§ **WRITTEN INSTRUCTION**: Repeat, word for word, everything in the B.B. King guitar lesson below from "Lyle: Here's another pattern of the same" down to "3 frets lower!".

----- EXTRACT TO READ -----

In The Style of B.B. King - part 3

BB King Lesson Sample 3

Lyle: Listen to the Lesson Sample and you'll hear the riffs you will learn in this lesson. Three chords make up this 12 bar blues progression in the lesson sample - C7, F9 and G9. The scales to use for playing B.B. King style riffs against these chords are C minor pentatonic and C major pentatonic. Learn these basic patterns for these scales; you'll be learning riffs and a solo made from these scales. The highlighted, circled notes are the C (root) notes of these scales.



Lyle: Here's another pattern of the same scale:



Lyle: The other scale you should know is the C major pentatonic. Notice this pattern is similar to the C minor pentatonic, only 3 frets lower!



Lyle: Here's another pattern of the C major pentatonic:



Lyle: Pentatonics are 5 tone scales. The scale formulas are:

minor pentatonic 1 - b3 - 4 - 5 - b7
major pentatonic 1 - 2 - 3 - 5 - 6


Lyle: Experiment playing these scale pattern over this looping jam track:

Looping Sound Clip 1

Lyle: In this next TAB file, you'll see how the two scales can be used with the jam track. You'll start off with the maj pentatonic, then switch to the minor pentatonic and back again. B.B. King doesn't really play scales in this fashion; I just want to show you a good exercise with these scale patterns.



pentatonic solo 1

Lyle: Learn this series of riffs that combine bending and vibrato, which make up the B.B. King style. These are just like the ones from the last two lessons, only in a different key, C7. Riff 1 is based around the major pentatonic notes.

----- PROVIDED MATERIAL -----

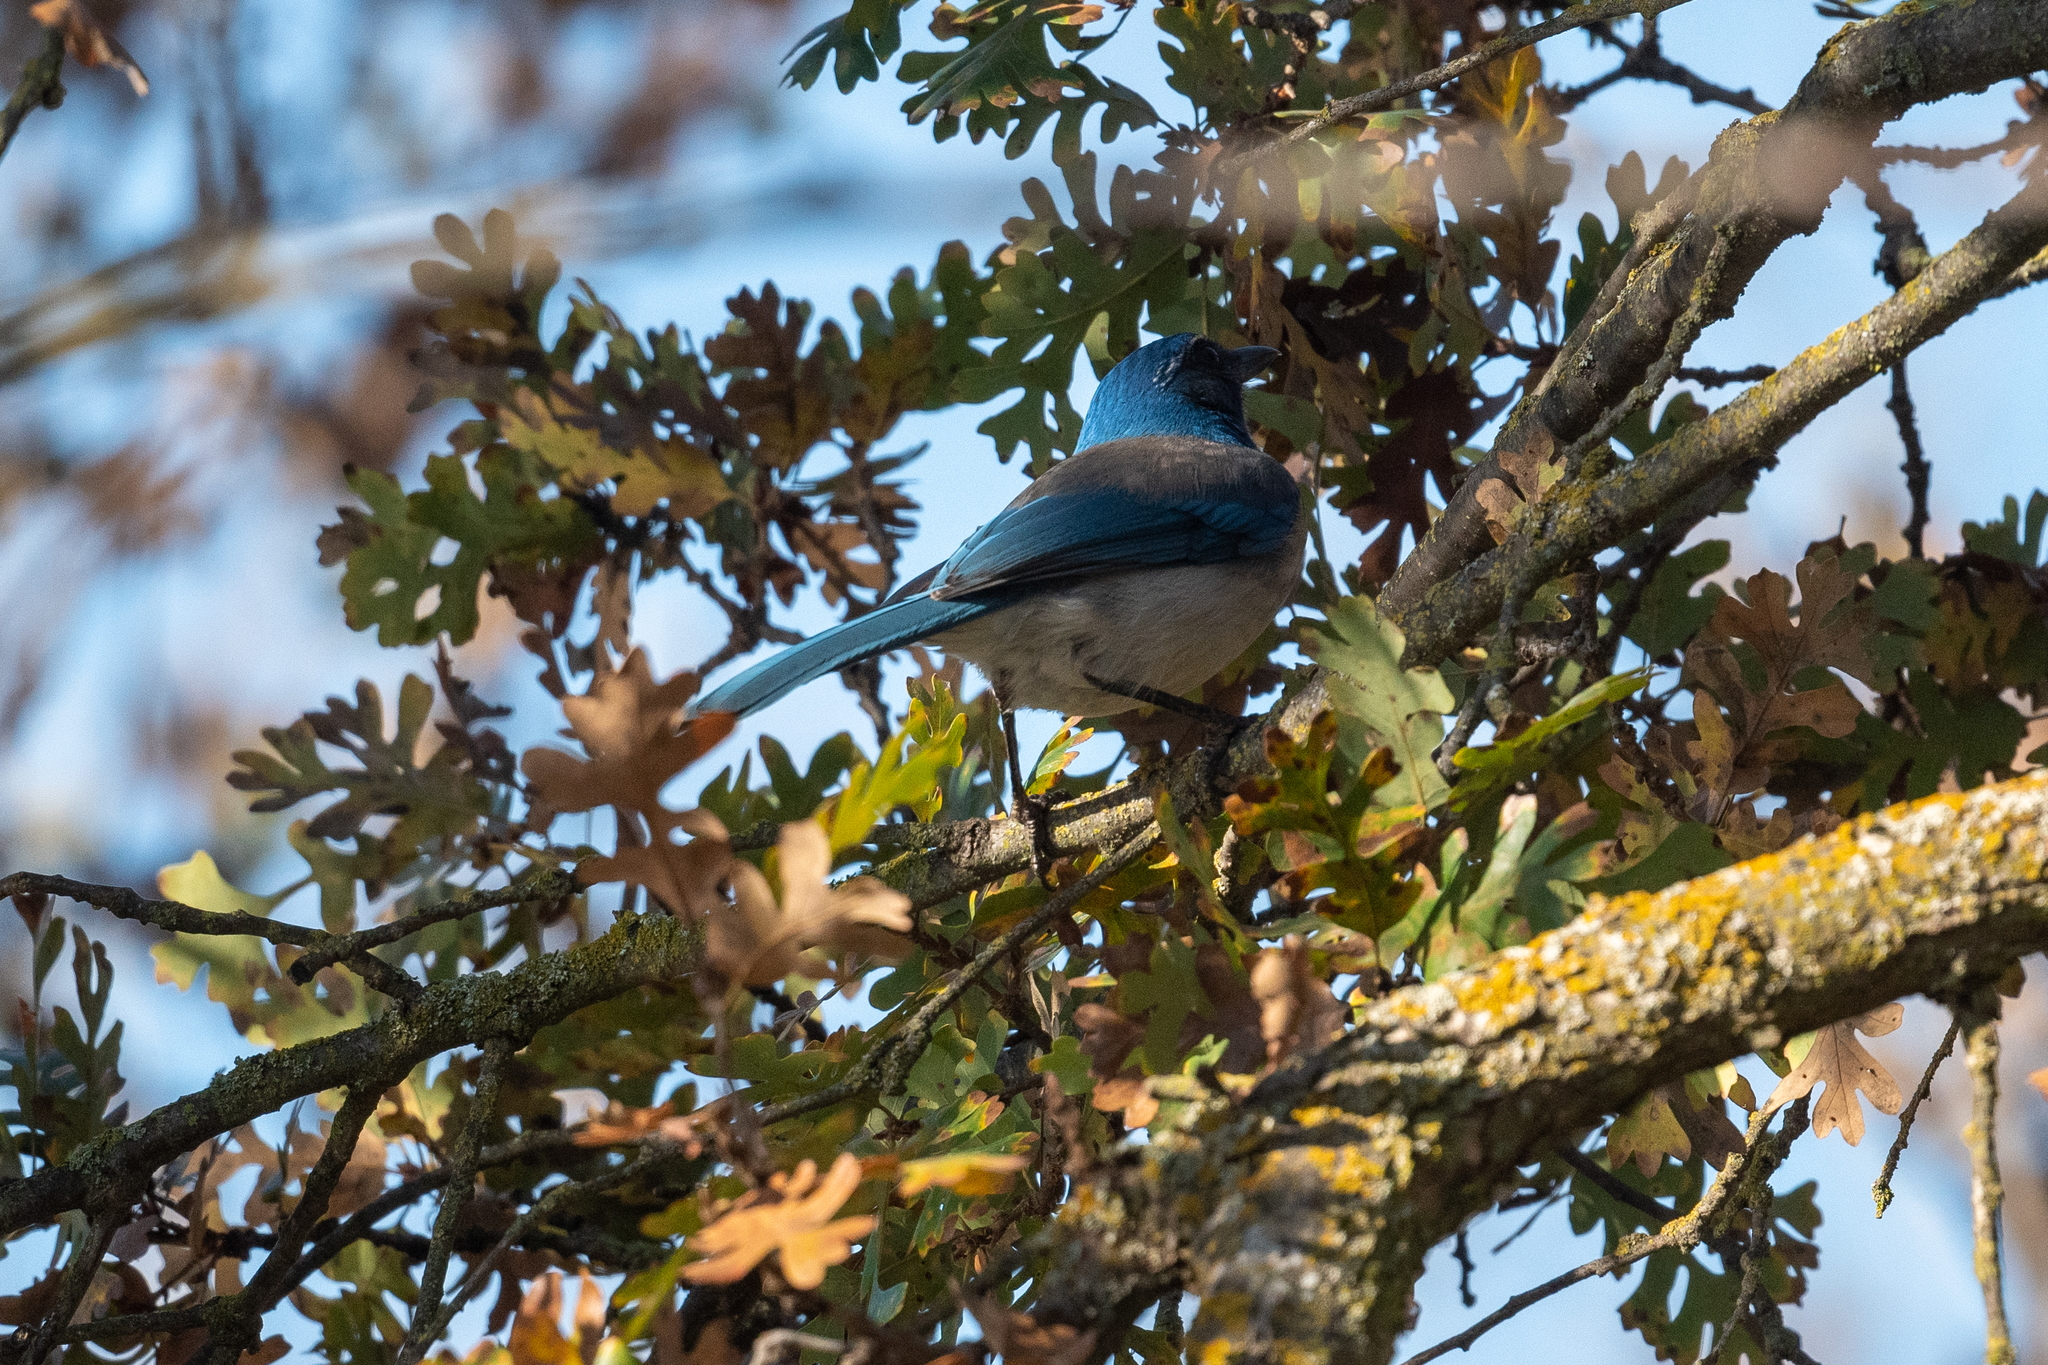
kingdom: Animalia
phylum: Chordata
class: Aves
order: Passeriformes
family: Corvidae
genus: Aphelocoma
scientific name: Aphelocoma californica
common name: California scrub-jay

-----

§ **REPLY TO THE TASK**:
Lyle: Here's another pattern of the same scale:



Lyle: The other scale you should know is the C major pentatonic. Notice this pattern is similar to the C minor pentatonic, only 3 frets lower!